Fuga de Zé Bigode e o início da quadrilha fora da ilha
No ano seguinte, em 1980, três presos fogem da ilha de barco. Entre eles, José Jorge Saldanha, o Zé Bigode. Ele consegue chegar ao continente e se esconder na Ilha do Governador. Lá, protagoniza uma troca de tiros contra 400 policiais por mais de 12 horas de confronto.
A história acompanhada pela TV deu origem ao filme “400 contra 1”, de 2010, e retrata o início da facção fora da ilha.
“Aqui se começa a propagar, a partir da própria polícia, que ‘a organização Falange Vermelha nasceu da convivência entre assaltantes e presos políticos, que lhes ensinaram como comandar e funcionar de maneira mais organizada'”, relata Professor em seu livro.
Professor morreu aos 76 anos de ataque cardíaco, em 2019. Tinha condenações que somavam 95 anos e seis meses de prisão por crimes como assaltos a banco, extorsão e sequestro.
Escadinha
José Carlos dos Reis Encina, o Escadinha
Acervo/TV Globo
Simpatizantes da quadrilha dentro e fora dos presídios passam a integrar o grupo, apesar de publicamente não reconhecerem que há uma organização em torno dos detentos. Um dos deles é José Carlos dos Reis Encina, o Escadinha, um dos mais famosos traficantes da história do Rio.

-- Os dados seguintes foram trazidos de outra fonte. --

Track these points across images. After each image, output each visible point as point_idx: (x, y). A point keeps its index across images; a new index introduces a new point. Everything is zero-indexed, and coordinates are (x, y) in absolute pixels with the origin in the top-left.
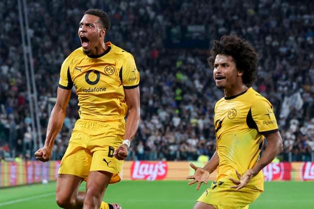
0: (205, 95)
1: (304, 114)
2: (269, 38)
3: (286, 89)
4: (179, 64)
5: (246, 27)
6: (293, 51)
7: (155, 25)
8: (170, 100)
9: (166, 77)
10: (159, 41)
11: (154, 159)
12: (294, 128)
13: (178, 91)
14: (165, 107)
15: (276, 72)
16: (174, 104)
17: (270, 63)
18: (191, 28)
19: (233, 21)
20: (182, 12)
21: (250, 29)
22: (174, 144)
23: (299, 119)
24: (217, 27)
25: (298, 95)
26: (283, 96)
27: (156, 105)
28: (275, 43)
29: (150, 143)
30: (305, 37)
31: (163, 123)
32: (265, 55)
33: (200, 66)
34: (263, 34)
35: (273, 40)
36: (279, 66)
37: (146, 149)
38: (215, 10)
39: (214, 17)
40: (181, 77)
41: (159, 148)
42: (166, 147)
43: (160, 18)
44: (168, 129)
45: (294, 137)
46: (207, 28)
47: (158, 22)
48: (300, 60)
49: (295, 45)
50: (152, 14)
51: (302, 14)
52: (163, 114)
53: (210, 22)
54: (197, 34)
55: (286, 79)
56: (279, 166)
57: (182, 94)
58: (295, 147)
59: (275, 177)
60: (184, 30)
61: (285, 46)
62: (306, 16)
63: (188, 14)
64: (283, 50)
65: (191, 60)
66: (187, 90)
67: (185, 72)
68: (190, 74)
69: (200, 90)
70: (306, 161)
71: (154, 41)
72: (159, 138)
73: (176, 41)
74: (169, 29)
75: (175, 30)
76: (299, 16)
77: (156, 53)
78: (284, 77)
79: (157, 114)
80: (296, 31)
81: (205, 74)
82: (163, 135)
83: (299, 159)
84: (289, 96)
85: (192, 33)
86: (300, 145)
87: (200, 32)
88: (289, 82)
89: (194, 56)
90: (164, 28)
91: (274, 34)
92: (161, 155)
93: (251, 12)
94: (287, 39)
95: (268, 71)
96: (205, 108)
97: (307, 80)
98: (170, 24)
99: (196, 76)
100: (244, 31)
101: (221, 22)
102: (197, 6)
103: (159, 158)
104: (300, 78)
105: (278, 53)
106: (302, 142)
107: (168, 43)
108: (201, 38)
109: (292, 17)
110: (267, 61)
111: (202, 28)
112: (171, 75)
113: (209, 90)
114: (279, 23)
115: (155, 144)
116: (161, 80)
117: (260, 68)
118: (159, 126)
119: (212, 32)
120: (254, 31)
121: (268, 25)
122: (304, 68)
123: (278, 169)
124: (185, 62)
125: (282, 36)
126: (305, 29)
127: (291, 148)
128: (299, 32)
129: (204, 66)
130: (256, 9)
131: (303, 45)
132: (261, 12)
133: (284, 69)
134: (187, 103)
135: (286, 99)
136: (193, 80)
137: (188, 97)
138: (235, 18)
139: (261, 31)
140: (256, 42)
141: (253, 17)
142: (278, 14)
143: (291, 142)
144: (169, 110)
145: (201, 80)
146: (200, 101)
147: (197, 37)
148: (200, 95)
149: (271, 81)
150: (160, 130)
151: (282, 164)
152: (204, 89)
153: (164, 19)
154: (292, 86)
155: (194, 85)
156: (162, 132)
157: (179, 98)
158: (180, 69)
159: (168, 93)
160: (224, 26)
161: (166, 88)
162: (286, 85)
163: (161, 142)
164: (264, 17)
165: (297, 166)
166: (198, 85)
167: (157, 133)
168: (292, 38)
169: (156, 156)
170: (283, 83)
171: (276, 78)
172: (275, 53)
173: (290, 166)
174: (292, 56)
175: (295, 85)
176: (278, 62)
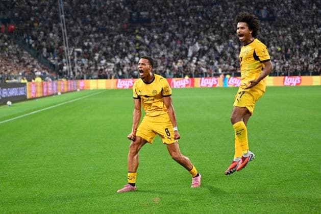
0: (151, 46)
1: (199, 55)
2: (180, 18)
3: (190, 42)
4: (137, 31)
5: (169, 12)
6: (192, 23)
7: (124, 12)
8: (133, 49)
9: (131, 37)
10: (126, 20)
11: (126, 78)
12: (194, 61)
13: (137, 44)
14: (131, 52)
15: (185, 34)
16: (135, 51)
17: (181, 30)
18: (142, 13)
19: (163, 10)
20: (137, 5)
21: (171, 13)
22: (137, 70)
23: (197, 57)
24: (155, 12)
25: (197, 44)
26: (189, 46)
27: (127, 52)
28: (183, 20)
29: (125, 70)
30: (198, 17)
31: (130, 60)
32: (179, 26)
33: (147, 32)
34: (178, 15)
35: (183, 18)
36: (186, 32)
37: (123, 73)
38: (154, 4)
39: (153, 8)
40: (139, 37)
41: (129, 72)
42: (133, 72)
43: (126, 8)
44: (133, 63)
45: (195, 66)
46: (150, 13)
47: (125, 10)
48: (196, 28)
49: (193, 21)
50: (122, 7)
51: (196, 5)
52: (130, 56)
53: (151, 10)
54: (144, 16)
55: (190, 37)
56: (189, 80)
57: (139, 46)
58: (196, 71)
59: (187, 85)
60: (139, 14)
61: (189, 21)
62: (198, 6)
63: (140, 6)
64: (187, 23)
65: (143, 29)
66: (141, 44)
67: (140, 35)
68: (143, 36)
69: (148, 44)
70: (201, 77)
71: (124, 20)
72: (129, 68)
73: (134, 20)
74: (131, 14)
75: (134, 14)
76: (195, 7)
77: (126, 26)
78: (189, 36)
79: (127, 56)
80: (193, 14)
81: (150, 35)
82: (131, 66)
83: (197, 76)
84: (191, 45)
85: (142, 15)
86: (198, 70)
87: (146, 15)
88: (191, 39)
89: (144, 27)
90: (129, 14)
91: (183, 15)
92: (131, 76)
93: (171, 5)
94: (189, 18)
95: (181, 33)
96: (151, 52)
97: (200, 37)
98: (131, 11)
99: (146, 37)
100: (168, 14)
101: (156, 10)
102: (144, 2)
103: (129, 78)
104: (197, 37)
105: (185, 25)
106: (199, 68)
107: (130, 20)
108: (147, 18)
109: (191, 7)
110: (180, 29)
111: (147, 13)
112: (133, 37)
113: (152, 44)
114: (185, 10)
115: (128, 70)
116: (128, 39)
117: (176, 32)
118: (129, 62)
119: (152, 15)
120: (173, 14)
121: (179, 11)
122: (198, 32)
123: (187, 81)
124: (140, 30)
125: (187, 16)
126: (198, 13)
127: (194, 71)
128: (195, 14)
129: (149, 32)
130: (173, 3)
131: (197, 21)
132: (176, 5)
133: (188, 33)
134: (142, 50)
135: (190, 47)
136: (144, 39)
137: (142, 47)
138: (164, 7)
139: (177, 14)
140: (174, 19)
141: (172, 7)
142: (184, 6)
143: (194, 68)
144: (133, 54)
145: (148, 39)
146: (148, 49)
147: (145, 17)
148: (148, 46)
149: (182, 38)
150: (129, 64)
151: (190, 79)
152: (150, 43)
153: (129, 9)
154: (193, 40)
155: (145, 41)
156: (131, 65)
157: (137, 48)
158: (138, 34)
159: (132, 45)
160: (158, 12)
161: (131, 43)
162: (190, 40)
163: (130, 70)
164: (178, 7)
165: (197, 80)
166: (147, 42)
167: (128, 65)
168: (191, 17)
169: (128, 76)
170: (188, 39)
171: (185, 37)
172: (183, 25)
173: (194, 80)
174: (192, 26)
175: (195, 40)
176: (185, 29)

O criminoso fugir de helicóptero da ilha, em 31 de dezembro de 1985. Na época, a Ilha Grande era considerada uma unidade de segurança máxima. Escadinha morreu em 2004, atingido por tiros de fuzil na Avenida Brasil.
Desativado e implodido
O presídio da Ilha Grande foi desativado, em 1994, há 30 anos. E logo depois, implodido. Foram utilizados 200 quilos de explosivos para levar a estrutura abaixo. Atualmente, apenas cubículos e parte da fachada estão de pé.